J. Berry King, Atty. Gen., Robert D. Crowe, Asst. Atty. Gen., and H. H. Thomas, for respondents.


¶1 This is an original action filed in this court by petitioner to review the judgment and award of the State Industrial Commission, made and entered on the 5th day of September, 1930, against petitioner, and in favor of R. E. Hunt, respondent, wherein the Commission found that respondent was in the employment of the petitioner, engaged in a hazardous occupation, subject to and covered by the provisions of the Workmen's Compensation Law (Comp. St. 1921, see. 7282, et seq., as amended), and that on the 6th day of March, 1929, respondent sustained an accidental injury arising out of and in the course of his employment; that by reason of said accidental injury, claimant sustained a total loss of vision or sight in his left eye, and the Industrial Commission awarded compensation at a rate of $ 18 per week for 100 weeks for the loss of sight or vision of the left eye.

¶2 The record discloses that respondent was working for petitioner and that he was bucking rivets on the bottom of a storage tank, and that a piece of steel flew off and struck respondent in the left eye. His fellow employees tried to remove said steel, but were not able to do so. That evening or night respondent went to a doctor, who thought he had removed said steel, but had failed.
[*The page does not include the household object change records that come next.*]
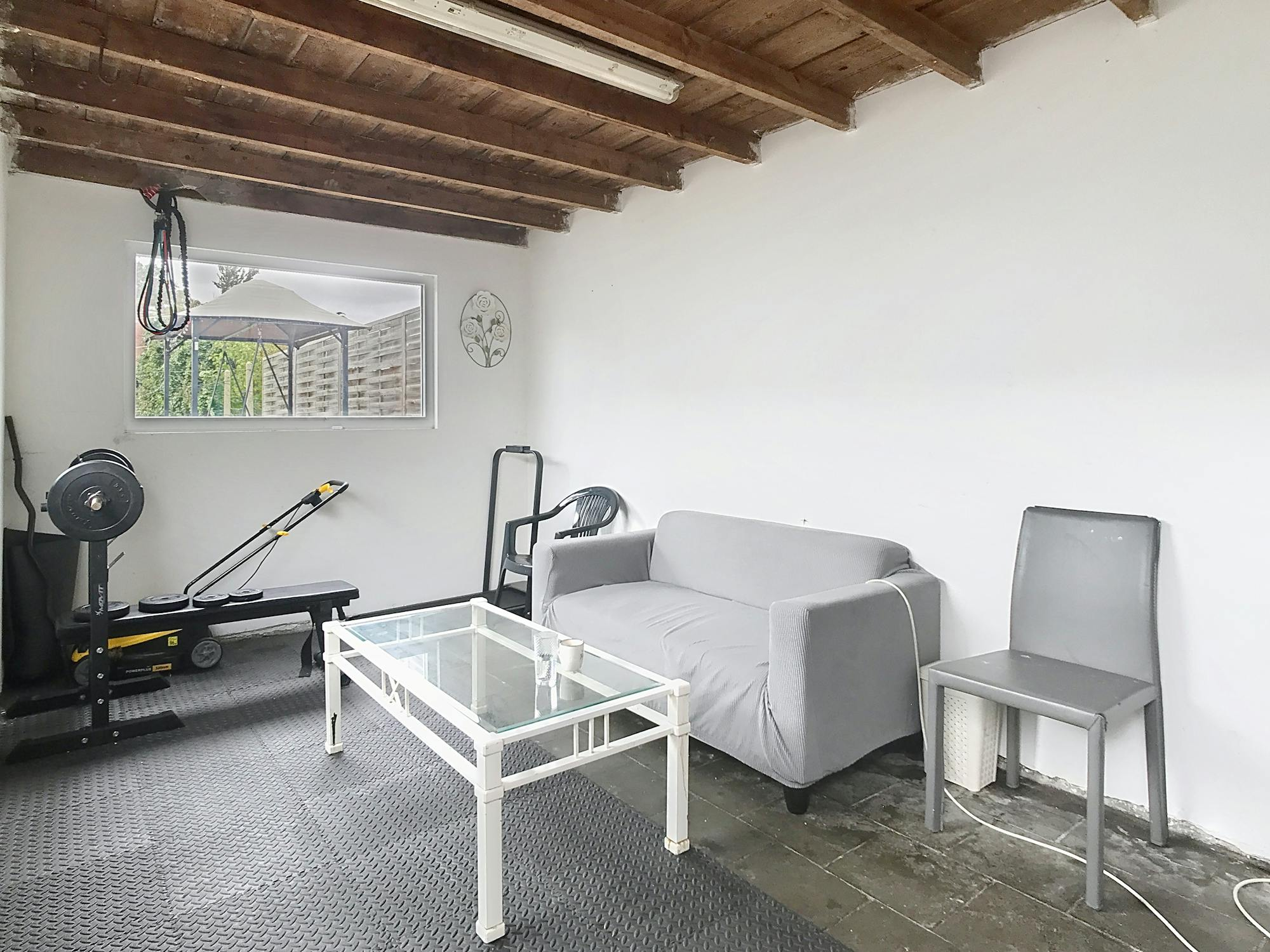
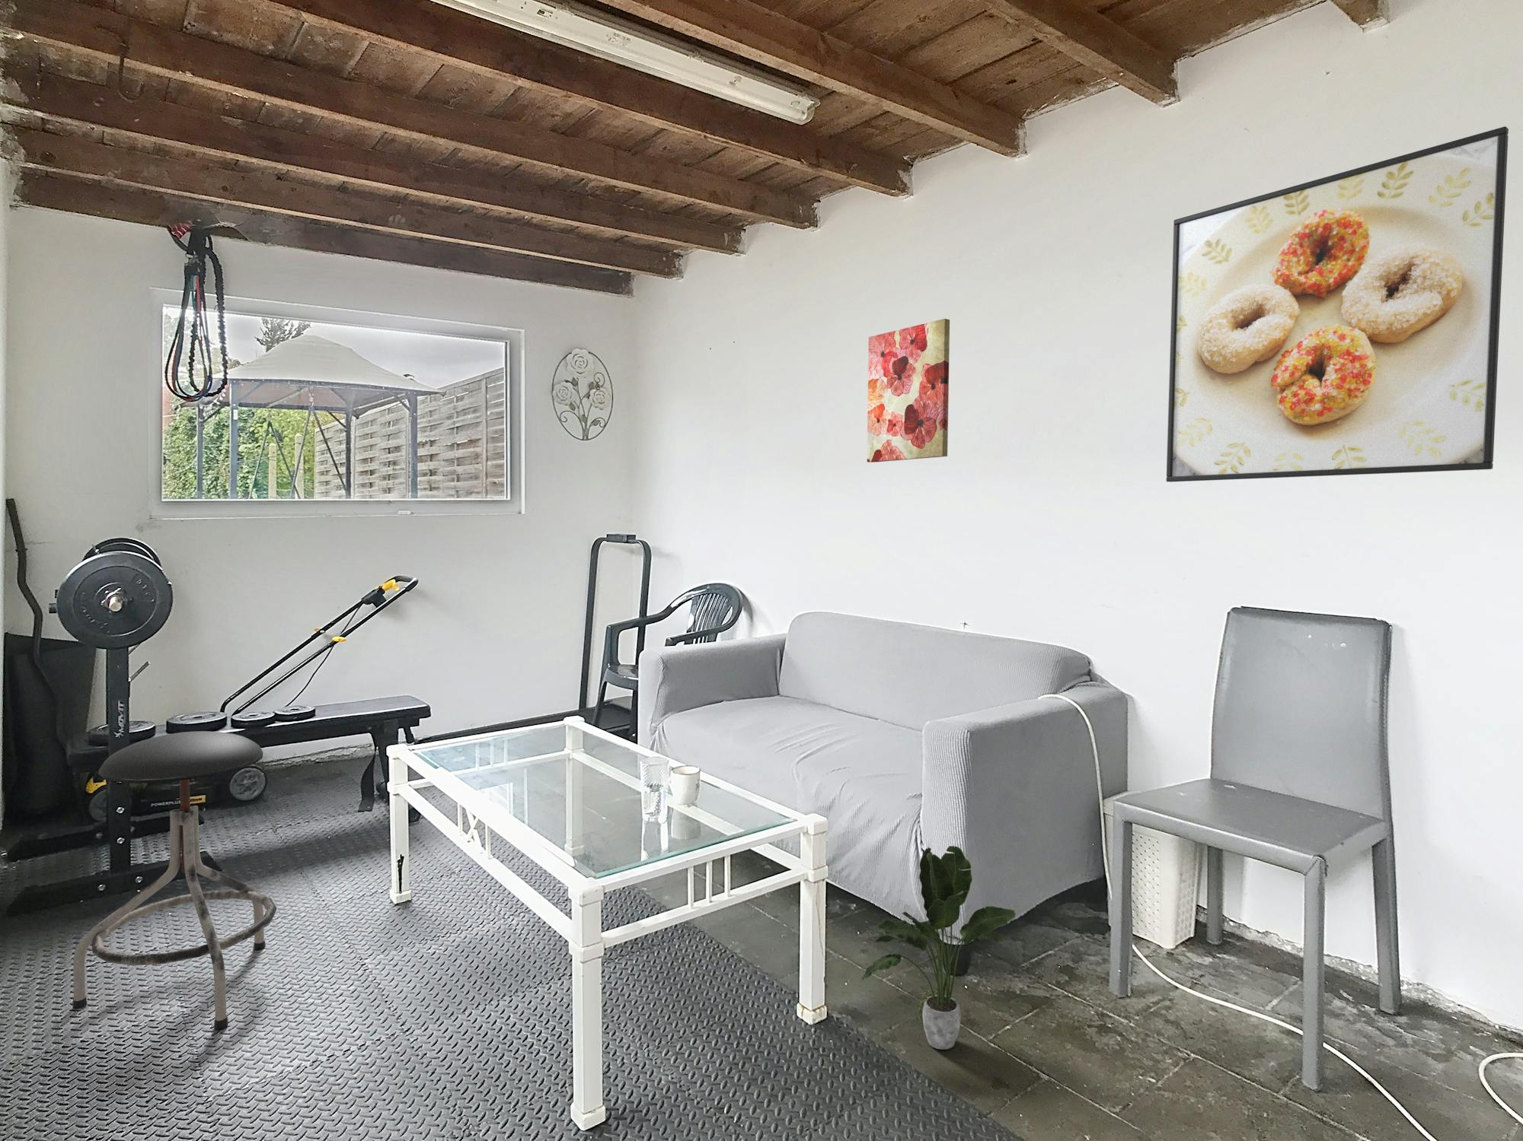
+ potted plant [861,845,1017,1050]
+ wall art [867,318,950,464]
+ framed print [1166,126,1510,483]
+ stool [72,730,277,1030]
He later went to Dr. Echols, of McAlester, who removed two pieces of steel from respondent's eye.

¶3 The eye was treated for some time and finally the scar or cut caused by the steel healed, leaving a small scar; however, the entire vision of the eye was gone. The record discloses that prior to this the respondent had two good eyes; that he had had no trouble with the vision of the left eye. His vision was good and he had suffered from no other disability. Petitioner contends that the loss of the sight or vision of the eye was due to disease and not to injury. The Industrial Commission found that it was due to the injury. Petitioner contends that the testimony before the Industrial Commission is insufficient to support that finding. The evidence discloses that an examination of the eye by medical experts some four months after the accident disclosed a scar or evidence of some foreign substance entering the eye.

¶4 Dr. Echols, who treated respondent, stated in his report, dated July 5, 1929, which was admitted in evidence: "Foreign substance in left eye. Stuck in the eye while in the discharge of his duties as riveter. Substance embedded in the cornea. Treatment: Foreign substance removed, ulcer cauterized, antiseptic solutions, cold packs."

¶5 Respondent testified that prior to this injury he had not suffered with any disease in the past. Gertrude Adrian testified that she was the aunt of claimant below, respondent here, and that he had lived with her for years; that his left eye was normal before the injury and that he had shown no symptoms of disease.

¶6 Dr. W. A. Cook, witness for petitioner, testified that three months after the accident, on examination, he found a scar in the eye in the cornea--front part of the eyeball; that cornea was the covering of the eye.

¶7 Dr. Arthur Campbell, who had examined the respondent, stated:

"The only conclusion I could come to would be that the injury was the exciting cause of the injury to the eye."

¶8 The testimony of Dr. Echols was to the effect that a foreign substance--two pieces of steel--was extracted from the eyeball by him. This is corroborated by all the other doctors who examined the respondent months later, and they admitted that the eye still disclosed a scar.

¶9 All the doctors who examined respondent admit that he has lost the vision of the left eye. The question presented here is a question of fact--whether or not the loss of vision was the result of the injury. The Commission having found in favor of respondent, this court is without authority to weigh the evidence, and there is competent evidence to support the finding of the Industrial Commission.